Effective January 1, 2009, the Company made an election to prospectively change the policy for accounting
for residential mortgage servicing rights from the amortization method to the fair value measurement method.
Under the fair value measurement method, servicing assets are measured at fair value each period with changes
in fair value recorded as a component of mortgage income. Additionally, during the third quarter of 2009,
Regions adopted an option-adjusted spread (“OAS”) valuation approach. The OAS represents the average spread
over the LIBOR swap curve that equates the asset’s discounted cash flows to its market price.
The fair value of mortgage servicing rights is calculated using various assumptions including future cash
flows, market discount rates, expected prepayment rates, servicing costs and other factors. A significant change
in prepayments of mortgages in the servicing portfolio could result in significant changes in the valuation
adjustments, thus creating potential volatility in the carrying amount of mortgage servicing rights. See Note 21
for additional discussion regarding determination of fair value.

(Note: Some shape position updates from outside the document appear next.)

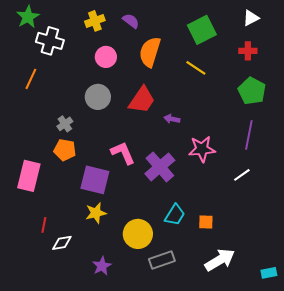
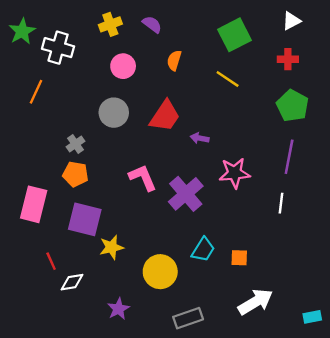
green star: (28, 17) -> (22, 31), moved
orange semicircle: (150, 52) -> (174, 60), size x0.6
white line: (242, 175) -> (281, 203), turned -48
purple square: (95, 180) -> (85, 219), moved
red line: (44, 225) -> (51, 261), turned -35
gray rectangle: (162, 260) -> (188, 318), moved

FORECLOSED PROPERTY AND OTHER REAL ESTATE
Other real estate and certain other assets acquired in satisfaction of indebtedness (“foreclosure”) are carried
in other assets at the lower of the recorded investment in the loan or fair value less estimated costs to sell the
property. At or shortly after the date of transfer, when the recorded investment in the loan exceeds the property’s
fair value less costs to sell, write-downs are recorded as charge-offs against the allowance. Subsequent to
transfer, additional write-downs are recorded as other non-interest expense. Gain or loss on the sale of foreclosed
property and other real estate is included in other non-interest expense. See Note 9 for details.